Breakpoint
- First edition
- Author: Richard A. Clarke
- Language: English
- Genre: Cyberpunk, Science fiction novel
- Publisher: G. P. Putnam's Sons
- Publication date: 2007
- Publication place: United States
- Media type: Print (hardback)
- ISBN: 0-399-15378-0
- OCLC: 71126722
- Dewey Decimal: 813/.6 22
- LC Class: PS3603.L377 B74 2007

= Breakpoint (novel) =

2007 novel by Richard Clarke

Breakpoint is a cyberpunk science fiction novel by former United States intelligence and counterterrorism official Richard A. Clarke. It is his second novel.
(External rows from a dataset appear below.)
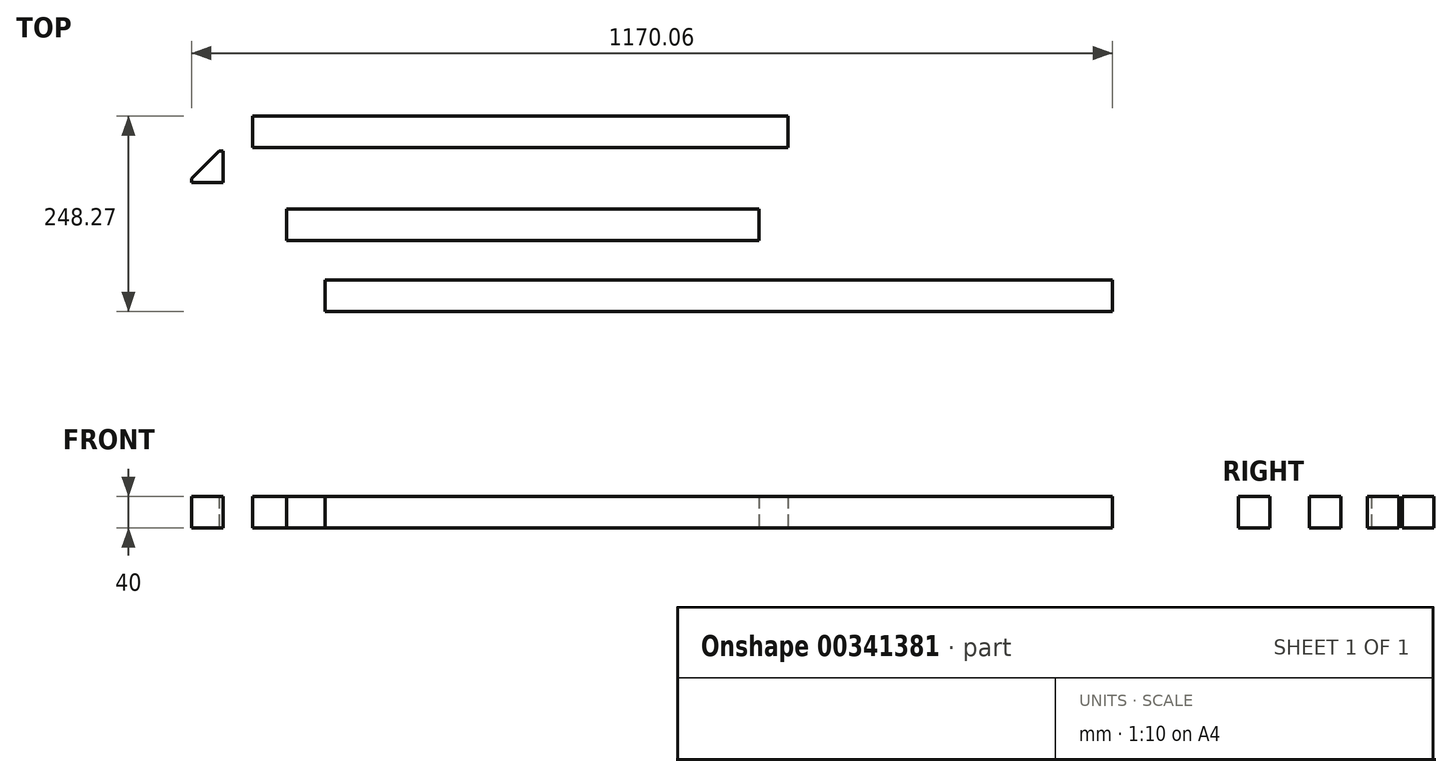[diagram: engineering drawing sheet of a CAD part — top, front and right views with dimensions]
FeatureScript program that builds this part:
annotation { "Feature Type Name" : "Feature", "Feature Type Description" : "" }
export const myFeature = defineFeature(function(context is Context, id is Id, definition is map)
    precondition{}
    {
        {
            var Q0;
            Q0=qCreatedBy(makeId("Top.planeOp"),FACE);
            var sketch = newSketch(context, id + "F0", { "sketchPlane" : qUnion([Q0])});
            skLineSegment(sketch, "E0.bottom", {"start": v(-215.92, 33.66) * mm, "end": v(384.08, 33.66) * mm});
            skLineSegment(sketch, "E0.top", {"start": v(-215.92, -6.34) * mm, "end": v(384.08, -6.34) * mm});
            skLineSegment(sketch, "E0.left", {"start": v(-215.92, 33.66) * mm, "end": v(-215.92, -6.34) * mm});
            skLineSegment(sketch, "E0.right", {"start": v(384.08, 33.66) * mm, "end": v(384.08, -6.34) * mm});
            skSolve(sketch);
        }
        {
            var Q0;
            Q0=makeQuery(id+"F0.imprint","IMPRINT",FACE,{"disambiguationData":[TD([[makeQuery(id+"F0.imprint","IMPRINT",EDGE,{"derivedFrom":sQuery(id+"F0.wireOp",EDGE,"E0.bottom")}),-1.0]])]});
            extrude(context, id + "F1", {"entities" : qUnion([Q0]), "depth" : 40 * mm});
        }
        {
            var Q0;
            Q0=qCreatedBy(makeId("Top.planeOp"),FACE);
            var sketch = newSketch(context, id + "F2", { "sketchPlane" : qUnion([Q0])});
            skLineSegment(sketch, "E1.bottom", {"start": v(-166.53, -56.24) * mm, "end": v(833.47, -56.24) * mm});
            skLineSegment(sketch, "E1.top", {"start": v(-166.53, -96.24) * mm, "end": v(833.47, -96.24) * mm});
            skLineSegment(sketch, "E1.left", {"start": v(-166.53, -56.24) * mm, "end": v(-166.53, -96.24) * mm});
            skLineSegment(sketch, "E1.right", {"start": v(833.47, -56.24) * mm, "end": v(833.47, -96.24) * mm});
            skSolve(sketch);
        }
        {
            var Q0;
            Q0=makeQuery(id+"F2.imprint","IMPRINT",FACE,{"disambiguationData":[TD([[makeQuery(id+"F2.imprint","IMPRINT",EDGE,{"derivedFrom":sQuery(id+"F2.wireOp",EDGE,"E1.bottom")}),-1.0]])]});
            extrude(context, id + "F3", {"entities" : qUnion([Q0]), "depth" : 40 * mm});
        }
        {
            var Q0;
            Q0=qCreatedBy(makeId("Top.planeOp"),FACE);
            var sketch = newSketch(context, id + "F4", { "sketchPlane" : qUnion([Q0])});
            skLineSegment(sketch, "E2", {"start": v(-336.59, 67.3) * mm, "end": v(-296.59, 67.3) * mm});
            skLineSegment(sketch, "E3", {"start": v(-296.59, 67.3) * mm, "end": v(-296.59, 107.3) * mm});
            skLineSegment(sketch, "E4", {"start": v(-296.59, 107.3) * mm, "end": v(-336.59, 67.3) * mm});
            skLineSegment(sketch, "E5", {"start": v(-336.59, 67.3) * mm, "end": v(-336.59, 72.3) * mm});
            skLineSegment(sketch, "E6", {"start": v(-336.59, 72.3) * mm, "end": v(-301.59, 107.3) * mm});
            skLineSegment(sketch, "E7", {"start": v(-301.59, 107.3) * mm, "end": v(-296.59, 107.3) * mm});
            skSolve(sketch);
        }
        {
            var Q0;
            Q0=makeQuery(id+"F4.imprint","IMPRINT",FACE,{"disambiguationData":[TD([[makeQuery(id+"F4.imprint","IMPRINT",EDGE,{"derivedFrom":sQuery(id+"F4.wireOp",EDGE,"E2")}),1.0]])]});
            var Q1;
            Q1=makeQuery(id+"F4.imprint","IMPRINT",FACE,{"disambiguationData":[TD([[makeQuery(id+"F4.imprint","IMPRINT",EDGE,{"derivedFrom":sQuery(id+"F4.wireOp",EDGE,"E4")}),-1.0]])]});
            extrude(context, id + "F5", {"entities" : qUnion([Q0, Q1]), "depth" : 40 * mm});
        }
        {
            var Q0;
            Q0=qCreatedBy(makeId("Top.planeOp"),FACE);
            var sketch = newSketch(context, id + "F6", { "sketchPlane" : qUnion([Q0])});
            skLineSegment(sketch, "E8.bottom", {"start": v(-259.12, 152.03) * mm, "end": v(420.88, 152.03) * mm});
            skLineSegment(sketch, "E8.top", {"start": v(-259.12, 112.03) * mm, "end": v(420.88, 112.03) * mm});
            skLineSegment(sketch, "E8.left", {"start": v(-259.12, 152.03) * mm, "end": v(-259.12, 112.03) * mm});
            skLineSegment(sketch, "E8.right", {"start": v(420.88, 152.03) * mm, "end": v(420.88, 112.03) * mm});
            skSolve(sketch);
        }
        {
            var Q0;
            Q0=makeQuery(id+"F6.imprint","IMPRINT",FACE,{"disambiguationData":[TD([[makeQuery(id+"F6.imprint","IMPRINT",EDGE,{"derivedFrom":sQuery(id+"F6.wireOp",EDGE,"E8.bottom")}),-1.0]])]});
            extrude(context, id + "F7", {"entities" : qUnion([Q0]), "depth" : 40 * mm});
        }
    });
The book paints a dystopic prediction of the future.

==Plot==
A series of explosions occur at seemingly unimportant sites in the United States. These sites happen to be the locations where transatlantic cables from Europe and Asia reach the U.S. essentially cutting the U.S. off from the world, at least via the Internet. The attacks are immediately blamed on the Chinese. Two investigators are sent to investigate the incidents, with this assumption in mind. The investigators soon uncover an underground science of genomics and nanotechnology working on human-computer integration.

==Reception==
It was featured on the Colbert Report.